TO DO: Please set out each line below exactly as it stands, without the images.

DATA SEGMENT:
○ ○ ○ ○ ○ ○ ○

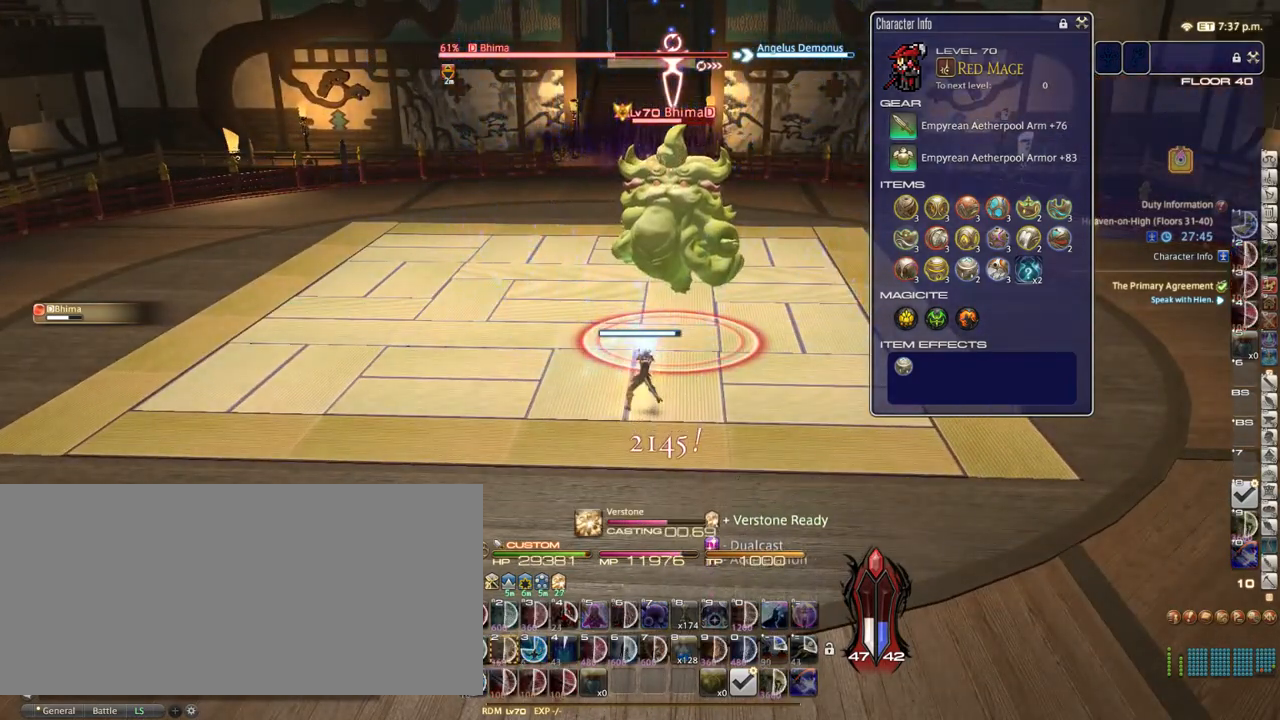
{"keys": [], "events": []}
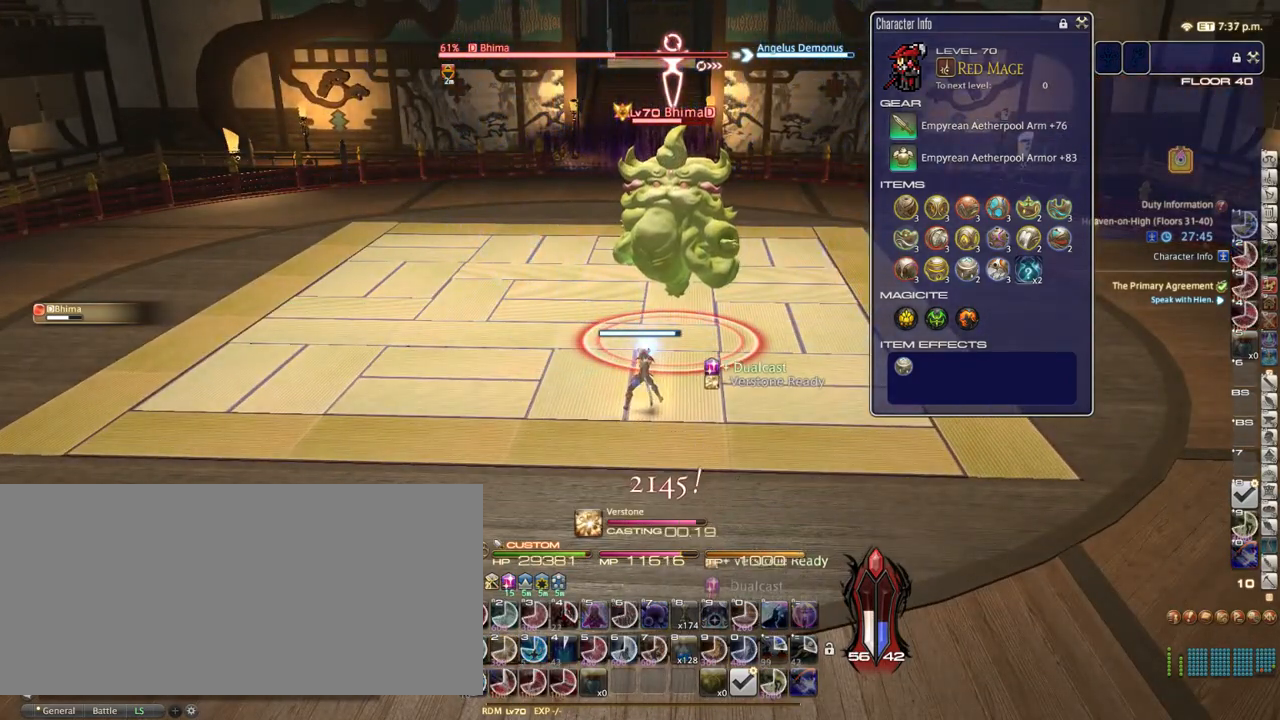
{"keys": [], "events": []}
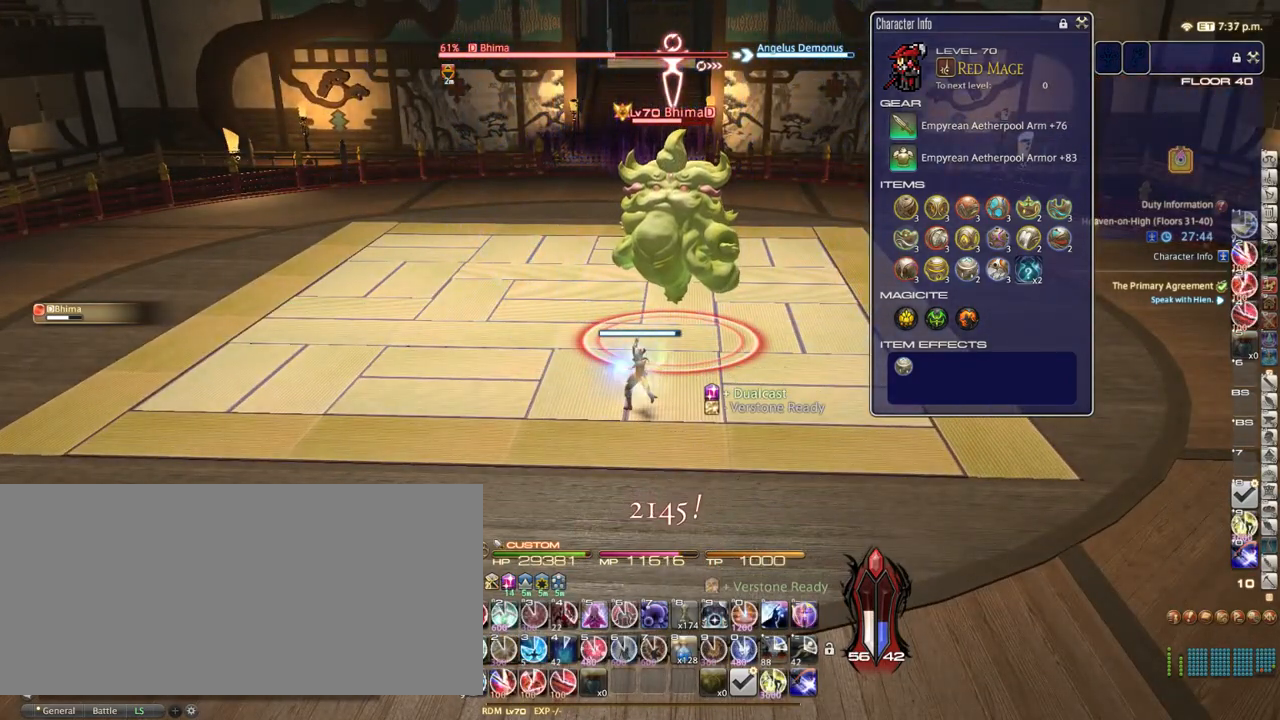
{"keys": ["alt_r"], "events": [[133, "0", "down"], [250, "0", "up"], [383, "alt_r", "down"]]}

○ ○ ○ ○ ○ ○ ○

REPLY TO THE EXERCISE:
{"keys": [], "events": []}
{"keys": [], "events": []}
{"keys": ["alt_r"], "events": [[133, "0", "down"], [250, "0", "up"], [383, "alt_r", "down"]]}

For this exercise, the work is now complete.